In general there are four categories of biodiversity and they are genetic, species, ecosystem and functional. All of these are explained as follows:

  1. Genetic diversity: It refers to diversity within a species at genetic level. It means variation of gene level. The number of genes in an organisms in variable. Groups of individual organisms having certain similarities in their physical characteristics are called species. Human being genetically belong to the Homo sapiens group and also differ in their characteristics such as height, colour, physical appearance etc. This is due to genetic diversity.
  2.  Species diversity: The diversity at the species level is called species diversity. For example, the Western Ghats have greater amphibian species (a kind of organisms lives in both aquatic and terrestrial environment) diversity than the Eastern Ghats. This means that species diversity is a measure of the diversity within a ecological community that incorporate both species richness and evenness of species.

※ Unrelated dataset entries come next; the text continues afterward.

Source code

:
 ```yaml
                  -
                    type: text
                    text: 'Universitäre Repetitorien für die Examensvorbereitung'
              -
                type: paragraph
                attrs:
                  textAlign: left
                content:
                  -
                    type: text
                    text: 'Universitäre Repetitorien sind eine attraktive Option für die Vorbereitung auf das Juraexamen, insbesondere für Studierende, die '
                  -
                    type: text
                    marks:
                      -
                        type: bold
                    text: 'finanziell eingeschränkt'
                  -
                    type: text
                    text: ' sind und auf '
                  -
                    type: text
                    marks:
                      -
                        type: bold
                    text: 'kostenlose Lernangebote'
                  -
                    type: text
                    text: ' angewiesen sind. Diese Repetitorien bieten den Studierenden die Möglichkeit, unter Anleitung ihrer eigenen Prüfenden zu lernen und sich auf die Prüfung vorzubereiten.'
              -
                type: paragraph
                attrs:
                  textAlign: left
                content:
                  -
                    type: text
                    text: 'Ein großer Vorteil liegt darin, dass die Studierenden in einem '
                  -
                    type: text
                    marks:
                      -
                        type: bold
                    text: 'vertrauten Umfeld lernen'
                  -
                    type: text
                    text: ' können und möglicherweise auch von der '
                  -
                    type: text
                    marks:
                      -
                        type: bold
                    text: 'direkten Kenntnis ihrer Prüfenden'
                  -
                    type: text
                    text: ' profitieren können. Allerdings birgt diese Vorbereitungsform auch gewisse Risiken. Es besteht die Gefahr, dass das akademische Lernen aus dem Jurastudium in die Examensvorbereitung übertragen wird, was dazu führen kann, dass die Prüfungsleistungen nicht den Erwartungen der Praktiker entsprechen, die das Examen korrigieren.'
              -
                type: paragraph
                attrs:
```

  3.  Ecosystem diversity: Diversity at the ecosystem level is called ecosystem diversity. At the ecosystem level India, for instance, with its deserts, rain forests, mangroves, coral reefs, wetlands, estuaries and alpine meadows has greater ecosystem diversity than a Scandinavian country like Finland. Thus ecosystem diversity is the variety of biological communities, such as forests, deserts, grasslands and streams that interact with one another and with their physical and chemical environment.
  4. Functional diversity: Functional diversity refers to the diversity of ecological processes that maintain and are dependent upon other components of diversity. Functional diversity includes the many ecological interactions among species e.g. competition, predation, parasitism, mutualism etc. as well as ecological processes such as nutrient retention and recycling.